How to avoid freaking out over crazy-hard questions?
1. Handle intimidation
It’s normal to feel intimidated by a long, wordy, or complex problem. Most of the time, however, you’ll be able to answer the question correctly in a reasonable amount of time, if you just give yourself a chance. Always approach such a problem with the mentality that you can solve it. Boil down the question. Reread and make sure you understand each sentence, part by part. You probably can, in fact, do this. If you slow down a bit, read carefully, take notes, and focus intently, you’ll be successful most of the time.

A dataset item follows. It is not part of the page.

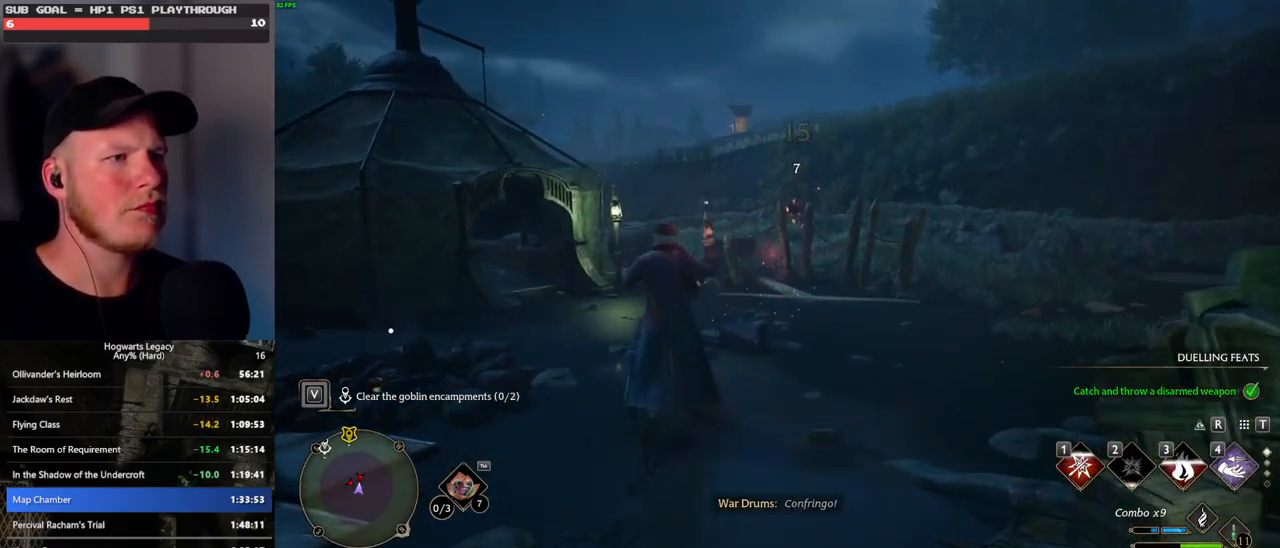
{"keys": ["d", "space", "w"], "mouse": [], "events": [[67, "mouse_left", "down"], [167, "d", "down"], [183, "mouse_left", "up"], [317, "mouse_left", "down"], [367, "mouse_left", "up"], [433, "space", "down"]]}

2. Dodge nightmare questions
Instead of getting hung up on an unsolvable problem, it’s better to surrender, as quickly as possible, and live to fight another day. Prevent the wasted time, loss of energy, frustration, and stress caused by battling impossibly difficult “nightmare questions.” The fight isn’t worth it. Avoid the bottomless pit. Earn points somewhere else. Once you realize a question is over your head, just guess and move on. Do not come back later, even if you have time.
3. Employ Skip-Guessing
Naturally, top students want top scores, and often assume they’ll have to work hard to crack every single question. But this is not true. Students can generally afford to skip-guess lots questions without worry (to confirm this, study the scoring tool for any official practice test). When faced with an uncomfortably difficult question, don't get stuck, whatever you do. Quickly make your best guess, skip the question for now, flag it for later review, and move merrily along.
What matters is making the utmost of what you’re able to do on test day. To optimize your score, spend your limited time where it can be maximally effective, not on crazy-difficult problems you’ll just get wrong, anyway.